Le principal défi auquel de nombreux parents sont confrontés est l’accès limité à de tels dispositifs, les coûts élevés et le manque de professionnels expérimentés et de formation pour les parents. Actuellement, en Ontario, Canada, le temps d’attente pour un rendez-vous afin d’être évalué pour la technologie de suivi du regard est de plus d’un an après un diagnostic confirmé. Après les premiers rendez-vous, une série de tests doivent être effectués pour adapter la fille au dispositif approprié. Sans entrer dans les détails, les longs délais d’attente et la procédure compliquée font que des filles comme ma fille, diagnostiquées un peu plus tard, doivent attendre jusqu’à l’âge de 3,5 ou 4 ans pour terminer leur premier rendez-vous. Tout ce temps d’attente est du temps perdu sans pratique et développement des compétences d’apprentissage et de communication alternatives.
Un autre défi auquel beaucoup sont confrontés est la difficulté d’utilisation et le manque de formation accessible et abordable. L’utilisation des dispositifs de CAA est difficile pour le parent moyen. La plupart des orthophonistes ne sont pas correctement formés à leur utilisation, du moins pas pour le moment. Par conséquent, de nombreux parents doivent passer des heures à apprendre, à résoudre des problèmes et à comprendre les tâches les plus simples. Cela entrave la capacité des filles à apprendre rapidement et à commencer à intégrer la nouvelle technologie dans leurs activités quotidiennes.
Nous avons récemment eu une discussion avec une mère basée au Canada, qui est parente d’une fille de 5 ans atteinte du Syndrome de Rett. Elles ont reçu la technologie de suivi du regard il y a exactement un an (mai 2023), et à ce jour, elle a passé en moyenne 6 à 7 heures par jour à apprendre. Elle a reçu une formation minimale et jusqu’à présent, leur expérience d’apprentissage a été basée sur l’essai et l’erreur.
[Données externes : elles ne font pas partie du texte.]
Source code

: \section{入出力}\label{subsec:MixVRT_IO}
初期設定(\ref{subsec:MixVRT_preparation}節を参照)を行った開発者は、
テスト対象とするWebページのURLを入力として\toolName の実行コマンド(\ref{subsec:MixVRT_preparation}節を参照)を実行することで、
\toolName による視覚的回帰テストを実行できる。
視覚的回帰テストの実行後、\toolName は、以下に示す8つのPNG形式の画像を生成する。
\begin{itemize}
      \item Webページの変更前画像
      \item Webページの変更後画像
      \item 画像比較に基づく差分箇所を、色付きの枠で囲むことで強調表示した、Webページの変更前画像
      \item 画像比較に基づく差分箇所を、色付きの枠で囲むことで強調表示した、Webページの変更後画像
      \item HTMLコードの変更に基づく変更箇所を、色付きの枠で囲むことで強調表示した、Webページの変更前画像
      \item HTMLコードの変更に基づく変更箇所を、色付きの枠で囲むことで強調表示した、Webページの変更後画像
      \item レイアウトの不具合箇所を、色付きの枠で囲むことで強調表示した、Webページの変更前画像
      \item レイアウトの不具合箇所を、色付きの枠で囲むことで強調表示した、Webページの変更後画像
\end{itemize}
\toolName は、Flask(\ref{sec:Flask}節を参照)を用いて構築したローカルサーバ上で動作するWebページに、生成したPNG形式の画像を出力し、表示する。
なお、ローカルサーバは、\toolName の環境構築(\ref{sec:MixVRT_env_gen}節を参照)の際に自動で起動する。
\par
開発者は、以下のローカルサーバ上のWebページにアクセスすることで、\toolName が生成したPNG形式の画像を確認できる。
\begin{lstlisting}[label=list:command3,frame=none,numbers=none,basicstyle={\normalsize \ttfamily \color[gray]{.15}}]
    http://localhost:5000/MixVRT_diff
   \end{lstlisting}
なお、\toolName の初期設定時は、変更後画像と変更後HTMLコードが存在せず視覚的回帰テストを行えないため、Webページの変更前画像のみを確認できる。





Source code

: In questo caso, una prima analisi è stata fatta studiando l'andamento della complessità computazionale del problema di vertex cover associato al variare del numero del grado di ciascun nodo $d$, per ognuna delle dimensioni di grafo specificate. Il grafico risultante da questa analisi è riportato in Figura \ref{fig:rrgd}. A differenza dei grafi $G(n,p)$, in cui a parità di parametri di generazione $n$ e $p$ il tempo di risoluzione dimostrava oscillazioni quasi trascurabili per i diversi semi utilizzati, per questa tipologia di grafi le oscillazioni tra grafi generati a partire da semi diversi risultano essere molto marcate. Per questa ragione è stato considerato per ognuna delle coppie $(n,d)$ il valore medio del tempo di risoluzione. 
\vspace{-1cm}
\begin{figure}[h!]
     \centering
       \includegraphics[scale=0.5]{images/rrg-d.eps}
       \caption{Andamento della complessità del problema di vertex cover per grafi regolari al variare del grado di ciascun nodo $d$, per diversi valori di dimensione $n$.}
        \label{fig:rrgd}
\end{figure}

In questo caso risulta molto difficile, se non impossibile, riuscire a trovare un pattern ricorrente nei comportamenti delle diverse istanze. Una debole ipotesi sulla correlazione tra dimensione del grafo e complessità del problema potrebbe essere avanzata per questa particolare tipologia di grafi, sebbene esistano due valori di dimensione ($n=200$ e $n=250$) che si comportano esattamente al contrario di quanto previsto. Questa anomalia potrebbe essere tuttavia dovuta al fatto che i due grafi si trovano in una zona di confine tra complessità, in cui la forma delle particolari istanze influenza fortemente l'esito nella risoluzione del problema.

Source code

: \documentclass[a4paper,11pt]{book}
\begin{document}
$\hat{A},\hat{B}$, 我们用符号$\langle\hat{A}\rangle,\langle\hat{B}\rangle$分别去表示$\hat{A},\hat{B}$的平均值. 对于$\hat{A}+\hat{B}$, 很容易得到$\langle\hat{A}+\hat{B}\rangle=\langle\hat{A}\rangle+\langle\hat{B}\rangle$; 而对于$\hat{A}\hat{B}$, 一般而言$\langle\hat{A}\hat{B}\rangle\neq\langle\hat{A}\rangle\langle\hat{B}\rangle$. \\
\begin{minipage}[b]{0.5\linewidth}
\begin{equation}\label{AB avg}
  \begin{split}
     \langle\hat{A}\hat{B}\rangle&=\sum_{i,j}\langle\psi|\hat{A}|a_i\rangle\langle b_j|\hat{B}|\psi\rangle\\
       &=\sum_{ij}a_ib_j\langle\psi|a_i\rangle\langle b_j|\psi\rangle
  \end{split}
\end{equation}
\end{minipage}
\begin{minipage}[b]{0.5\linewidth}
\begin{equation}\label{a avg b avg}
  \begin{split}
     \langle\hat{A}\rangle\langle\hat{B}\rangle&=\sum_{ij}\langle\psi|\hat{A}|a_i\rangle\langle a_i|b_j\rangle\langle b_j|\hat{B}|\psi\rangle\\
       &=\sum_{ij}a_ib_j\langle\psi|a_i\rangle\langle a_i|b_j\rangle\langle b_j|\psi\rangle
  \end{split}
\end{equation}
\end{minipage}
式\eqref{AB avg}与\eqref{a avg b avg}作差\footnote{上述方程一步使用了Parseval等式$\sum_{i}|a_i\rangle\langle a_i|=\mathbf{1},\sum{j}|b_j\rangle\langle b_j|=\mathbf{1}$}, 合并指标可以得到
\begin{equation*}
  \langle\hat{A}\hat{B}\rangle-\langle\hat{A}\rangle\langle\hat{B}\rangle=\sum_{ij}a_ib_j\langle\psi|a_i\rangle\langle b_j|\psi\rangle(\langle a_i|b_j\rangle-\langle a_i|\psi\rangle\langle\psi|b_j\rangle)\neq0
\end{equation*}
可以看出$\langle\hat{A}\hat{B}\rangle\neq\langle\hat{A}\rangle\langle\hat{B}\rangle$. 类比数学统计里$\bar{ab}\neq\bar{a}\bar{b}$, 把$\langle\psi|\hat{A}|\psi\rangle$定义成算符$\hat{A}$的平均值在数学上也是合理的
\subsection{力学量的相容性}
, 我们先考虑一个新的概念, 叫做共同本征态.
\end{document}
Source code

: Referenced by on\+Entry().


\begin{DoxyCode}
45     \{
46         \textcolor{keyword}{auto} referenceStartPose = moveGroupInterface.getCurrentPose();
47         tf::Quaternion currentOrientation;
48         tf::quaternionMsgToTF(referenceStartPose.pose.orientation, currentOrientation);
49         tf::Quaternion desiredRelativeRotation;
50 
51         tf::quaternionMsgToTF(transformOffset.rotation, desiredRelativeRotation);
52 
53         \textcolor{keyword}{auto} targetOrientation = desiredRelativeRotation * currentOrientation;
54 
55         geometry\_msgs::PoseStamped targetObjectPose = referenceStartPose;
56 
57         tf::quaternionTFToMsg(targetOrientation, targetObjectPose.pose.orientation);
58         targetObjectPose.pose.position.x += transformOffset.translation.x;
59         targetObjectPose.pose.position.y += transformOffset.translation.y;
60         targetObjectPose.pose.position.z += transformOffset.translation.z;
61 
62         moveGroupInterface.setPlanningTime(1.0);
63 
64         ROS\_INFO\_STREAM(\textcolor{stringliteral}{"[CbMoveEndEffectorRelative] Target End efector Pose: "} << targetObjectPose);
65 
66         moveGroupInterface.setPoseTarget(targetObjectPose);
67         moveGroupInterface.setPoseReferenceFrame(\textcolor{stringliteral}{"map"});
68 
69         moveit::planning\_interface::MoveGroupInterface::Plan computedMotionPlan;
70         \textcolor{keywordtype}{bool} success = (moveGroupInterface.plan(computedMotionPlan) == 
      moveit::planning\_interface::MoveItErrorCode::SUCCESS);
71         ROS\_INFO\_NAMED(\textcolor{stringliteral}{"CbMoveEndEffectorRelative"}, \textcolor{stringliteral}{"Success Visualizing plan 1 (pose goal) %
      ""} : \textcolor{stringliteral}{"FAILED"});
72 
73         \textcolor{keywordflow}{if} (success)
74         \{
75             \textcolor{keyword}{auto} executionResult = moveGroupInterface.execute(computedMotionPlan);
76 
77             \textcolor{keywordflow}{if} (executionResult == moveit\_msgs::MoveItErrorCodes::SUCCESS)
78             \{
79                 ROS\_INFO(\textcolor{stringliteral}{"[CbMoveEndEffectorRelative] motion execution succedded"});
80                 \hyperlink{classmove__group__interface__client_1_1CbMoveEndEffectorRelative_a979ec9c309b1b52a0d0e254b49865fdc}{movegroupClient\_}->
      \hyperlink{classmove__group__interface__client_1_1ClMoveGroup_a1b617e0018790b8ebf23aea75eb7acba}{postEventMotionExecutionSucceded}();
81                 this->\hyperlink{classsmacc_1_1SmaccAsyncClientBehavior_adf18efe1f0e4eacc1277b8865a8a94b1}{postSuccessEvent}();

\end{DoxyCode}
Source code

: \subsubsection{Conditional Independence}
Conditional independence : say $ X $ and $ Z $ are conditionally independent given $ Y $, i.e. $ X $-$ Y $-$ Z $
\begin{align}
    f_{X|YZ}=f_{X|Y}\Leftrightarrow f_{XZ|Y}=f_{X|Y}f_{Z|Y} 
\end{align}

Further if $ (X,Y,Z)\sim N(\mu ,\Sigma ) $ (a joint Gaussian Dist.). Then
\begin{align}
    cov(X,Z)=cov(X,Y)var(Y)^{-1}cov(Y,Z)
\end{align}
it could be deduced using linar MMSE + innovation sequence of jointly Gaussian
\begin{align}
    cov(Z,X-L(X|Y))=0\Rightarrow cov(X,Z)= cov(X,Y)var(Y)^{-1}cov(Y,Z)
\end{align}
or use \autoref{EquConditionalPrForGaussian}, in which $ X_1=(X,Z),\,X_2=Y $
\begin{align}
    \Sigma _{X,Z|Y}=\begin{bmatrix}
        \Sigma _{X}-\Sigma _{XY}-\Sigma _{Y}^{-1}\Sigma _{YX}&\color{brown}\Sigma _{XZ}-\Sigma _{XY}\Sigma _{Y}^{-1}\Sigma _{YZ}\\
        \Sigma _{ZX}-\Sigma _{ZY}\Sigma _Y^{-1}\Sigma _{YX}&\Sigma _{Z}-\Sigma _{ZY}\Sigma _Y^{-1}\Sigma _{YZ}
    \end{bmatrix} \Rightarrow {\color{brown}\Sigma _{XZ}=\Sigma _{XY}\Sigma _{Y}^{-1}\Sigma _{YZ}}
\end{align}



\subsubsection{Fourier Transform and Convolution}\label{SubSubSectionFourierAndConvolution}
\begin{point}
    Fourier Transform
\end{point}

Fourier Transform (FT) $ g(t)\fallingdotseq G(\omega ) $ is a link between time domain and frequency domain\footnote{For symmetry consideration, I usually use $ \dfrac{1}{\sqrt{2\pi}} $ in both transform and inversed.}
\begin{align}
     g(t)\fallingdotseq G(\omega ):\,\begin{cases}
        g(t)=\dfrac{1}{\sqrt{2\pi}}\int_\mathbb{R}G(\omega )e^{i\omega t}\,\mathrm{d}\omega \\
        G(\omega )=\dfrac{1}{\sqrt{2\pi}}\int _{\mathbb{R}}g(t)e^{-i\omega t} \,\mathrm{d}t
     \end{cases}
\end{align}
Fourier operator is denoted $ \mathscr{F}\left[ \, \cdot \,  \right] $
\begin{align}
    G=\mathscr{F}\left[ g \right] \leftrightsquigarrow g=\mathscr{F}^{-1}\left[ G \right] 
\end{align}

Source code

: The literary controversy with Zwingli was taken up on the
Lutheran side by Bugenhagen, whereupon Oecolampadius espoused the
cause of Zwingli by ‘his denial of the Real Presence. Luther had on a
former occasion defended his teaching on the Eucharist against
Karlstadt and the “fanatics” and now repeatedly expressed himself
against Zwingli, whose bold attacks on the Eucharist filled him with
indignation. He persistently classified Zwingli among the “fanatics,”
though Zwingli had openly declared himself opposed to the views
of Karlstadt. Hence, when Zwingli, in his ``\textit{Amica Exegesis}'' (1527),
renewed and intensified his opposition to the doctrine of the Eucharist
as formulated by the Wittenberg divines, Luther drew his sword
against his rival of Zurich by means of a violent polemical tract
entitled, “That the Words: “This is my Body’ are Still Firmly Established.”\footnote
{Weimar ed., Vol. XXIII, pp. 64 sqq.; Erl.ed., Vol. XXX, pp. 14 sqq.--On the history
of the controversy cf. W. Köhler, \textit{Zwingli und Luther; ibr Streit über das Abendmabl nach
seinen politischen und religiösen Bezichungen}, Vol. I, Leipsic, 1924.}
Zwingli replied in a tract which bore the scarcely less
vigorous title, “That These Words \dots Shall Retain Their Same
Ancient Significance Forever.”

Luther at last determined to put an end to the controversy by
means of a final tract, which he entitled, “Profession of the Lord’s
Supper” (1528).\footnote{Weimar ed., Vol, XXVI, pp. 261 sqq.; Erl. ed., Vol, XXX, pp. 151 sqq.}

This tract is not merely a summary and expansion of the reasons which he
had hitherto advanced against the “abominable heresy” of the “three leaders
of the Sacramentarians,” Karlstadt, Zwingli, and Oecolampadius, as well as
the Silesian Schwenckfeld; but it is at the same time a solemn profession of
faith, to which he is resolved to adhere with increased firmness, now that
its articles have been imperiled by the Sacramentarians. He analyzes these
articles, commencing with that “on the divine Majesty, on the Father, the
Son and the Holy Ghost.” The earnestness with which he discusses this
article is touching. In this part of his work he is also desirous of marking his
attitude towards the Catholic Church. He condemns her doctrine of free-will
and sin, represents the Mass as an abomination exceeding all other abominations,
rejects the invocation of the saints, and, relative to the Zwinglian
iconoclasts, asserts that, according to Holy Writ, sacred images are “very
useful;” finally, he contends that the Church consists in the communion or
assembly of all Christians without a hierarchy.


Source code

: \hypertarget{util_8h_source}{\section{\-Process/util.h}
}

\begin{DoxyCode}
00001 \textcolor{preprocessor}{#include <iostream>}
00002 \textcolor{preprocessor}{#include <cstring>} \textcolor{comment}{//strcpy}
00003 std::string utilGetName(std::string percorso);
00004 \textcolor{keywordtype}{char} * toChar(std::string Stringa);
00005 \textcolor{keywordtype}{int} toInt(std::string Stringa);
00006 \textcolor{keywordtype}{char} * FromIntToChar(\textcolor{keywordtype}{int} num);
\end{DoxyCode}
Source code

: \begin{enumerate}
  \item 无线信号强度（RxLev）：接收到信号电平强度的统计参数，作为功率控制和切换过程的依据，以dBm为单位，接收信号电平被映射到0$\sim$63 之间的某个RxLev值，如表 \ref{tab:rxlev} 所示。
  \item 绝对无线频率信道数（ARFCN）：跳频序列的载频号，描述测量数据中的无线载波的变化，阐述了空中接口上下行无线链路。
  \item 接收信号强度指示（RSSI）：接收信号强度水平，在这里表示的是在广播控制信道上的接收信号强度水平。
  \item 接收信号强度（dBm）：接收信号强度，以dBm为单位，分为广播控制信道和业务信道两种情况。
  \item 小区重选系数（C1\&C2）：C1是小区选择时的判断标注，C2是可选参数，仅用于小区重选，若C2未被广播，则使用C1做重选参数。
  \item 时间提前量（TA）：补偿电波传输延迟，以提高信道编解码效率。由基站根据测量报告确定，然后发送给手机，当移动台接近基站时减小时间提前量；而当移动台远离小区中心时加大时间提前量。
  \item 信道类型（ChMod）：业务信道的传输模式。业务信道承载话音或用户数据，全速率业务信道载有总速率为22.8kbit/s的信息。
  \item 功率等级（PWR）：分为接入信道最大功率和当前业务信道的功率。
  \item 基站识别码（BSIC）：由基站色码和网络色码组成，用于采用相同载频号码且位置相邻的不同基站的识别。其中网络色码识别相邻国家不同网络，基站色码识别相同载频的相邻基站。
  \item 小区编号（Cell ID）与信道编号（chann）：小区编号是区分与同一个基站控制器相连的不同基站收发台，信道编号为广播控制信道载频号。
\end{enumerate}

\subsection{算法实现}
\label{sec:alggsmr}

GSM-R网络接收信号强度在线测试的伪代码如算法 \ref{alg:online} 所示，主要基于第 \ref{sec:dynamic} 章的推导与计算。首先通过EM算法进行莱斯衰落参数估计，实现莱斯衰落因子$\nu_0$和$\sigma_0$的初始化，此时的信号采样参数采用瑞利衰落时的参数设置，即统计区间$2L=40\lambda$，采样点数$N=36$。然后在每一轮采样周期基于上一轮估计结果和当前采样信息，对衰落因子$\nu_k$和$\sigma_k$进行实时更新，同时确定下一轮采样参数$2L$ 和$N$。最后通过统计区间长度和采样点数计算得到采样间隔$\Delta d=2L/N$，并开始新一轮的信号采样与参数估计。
Sa fille, Mollie, a commencé avec des dispositifs de CAA de technologie basse, puis E-tran quand elle avait 2 ans. Elle a reçu la technologie de suivi du regard à l’âge de 3,5 ans. En ce moment, Mollie montre de grandes améliorations en termes de communication. Elle peut répondre à des questions simples, choisir parmi une liste d’options, elle l’utilise même pour jouer. Quelque chose que beaucoup d’individus atteints du Syndrome de Rett perdent lors de leur première régression. Bien que Mollie ne soit pas une enfant de 5 ans typique, elle est plus avancée que d’autres individus partageant sa condition, surtout ceux qui n’utilisent pas ou n’ont pas accès à la technologie de suivi du regard ou à d’autres dispositifs de CAA.
Nous devons garder à l’esprit que ces dispositifs non seulement facilitent la communication mais aussi permettent aux individus atteints du Syndrome de Rett d’exprimer leurs pensées, leurs besoins et leurs désirs de manière plus indépendante. En exploitant les dernières technologies et les recherches en cours, nous pouvons continuer à faire progresser les solutions de CAA et améliorer la qualité de vie des individus.
C’est pourquoi davantage d’orthophonistes devraient intégrer le suivi du regard dans leur formation éducative. Le gouvernement devrait fournir plus de financement et un accès plus précoce aux dispositifs de communication pour les personnes ayant des besoins médicaux complexes, car cela peut aider ces filles à sortir de la catégorie “intellectuellement handicapées” pour rejoindre celle des personnes capables. Nos filles ont simplement besoin des moyens de le prouver, et en tant que parent, je crois que ma fille et beaucoup d’autres changeront les croyances obsolètes. Nos filles en sont capables. Nous ne devons pas seulement présumer de leur compétence parce qu’elles le sont.